WHAT IS BEING ASKED: Please pull out every line of the rows below that contains the word "highest" and copy each of those lines in full.

GIVEN DATA: Begin

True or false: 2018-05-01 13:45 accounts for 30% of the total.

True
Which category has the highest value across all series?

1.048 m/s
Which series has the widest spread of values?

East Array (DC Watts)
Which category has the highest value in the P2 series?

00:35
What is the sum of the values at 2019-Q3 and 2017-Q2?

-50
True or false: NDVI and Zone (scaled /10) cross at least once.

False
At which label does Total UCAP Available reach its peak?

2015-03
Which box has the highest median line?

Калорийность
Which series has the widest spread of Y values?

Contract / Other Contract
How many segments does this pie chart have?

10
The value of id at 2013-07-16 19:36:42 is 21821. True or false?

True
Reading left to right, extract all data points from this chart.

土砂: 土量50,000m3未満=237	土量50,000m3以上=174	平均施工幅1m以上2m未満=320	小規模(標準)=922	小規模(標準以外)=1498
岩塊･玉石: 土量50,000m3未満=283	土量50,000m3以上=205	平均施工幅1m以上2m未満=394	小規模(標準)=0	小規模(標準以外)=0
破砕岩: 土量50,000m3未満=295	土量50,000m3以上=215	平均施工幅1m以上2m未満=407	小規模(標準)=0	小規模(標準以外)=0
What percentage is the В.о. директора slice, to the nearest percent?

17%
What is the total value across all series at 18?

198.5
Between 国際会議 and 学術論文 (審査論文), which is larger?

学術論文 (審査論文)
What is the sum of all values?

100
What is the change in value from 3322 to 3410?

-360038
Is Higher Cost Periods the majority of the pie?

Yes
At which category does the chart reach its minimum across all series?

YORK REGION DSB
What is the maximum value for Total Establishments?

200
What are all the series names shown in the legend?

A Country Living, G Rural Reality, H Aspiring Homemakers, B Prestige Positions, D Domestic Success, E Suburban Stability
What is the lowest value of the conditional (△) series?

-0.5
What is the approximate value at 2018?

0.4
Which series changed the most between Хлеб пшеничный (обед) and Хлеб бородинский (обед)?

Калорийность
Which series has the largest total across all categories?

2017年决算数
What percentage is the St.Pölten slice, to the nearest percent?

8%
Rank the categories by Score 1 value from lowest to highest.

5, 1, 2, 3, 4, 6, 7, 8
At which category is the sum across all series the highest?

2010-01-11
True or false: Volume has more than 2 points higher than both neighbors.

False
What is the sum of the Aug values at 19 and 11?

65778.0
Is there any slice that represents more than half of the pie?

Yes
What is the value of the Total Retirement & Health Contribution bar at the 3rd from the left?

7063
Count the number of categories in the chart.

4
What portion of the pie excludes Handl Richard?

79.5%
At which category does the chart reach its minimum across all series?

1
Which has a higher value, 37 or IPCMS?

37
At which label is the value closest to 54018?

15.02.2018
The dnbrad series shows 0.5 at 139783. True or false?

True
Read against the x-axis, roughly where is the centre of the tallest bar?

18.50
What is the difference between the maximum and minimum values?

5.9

GIVEN DATA: End

YOUR RESPONSE:
Which category has the highest value across all series?
Which category has the highest value in the P2 series?
Which box has the highest median line?
Rank the categories by Score 1 value from lowest to highest.
At which category is the sum across all series the highest?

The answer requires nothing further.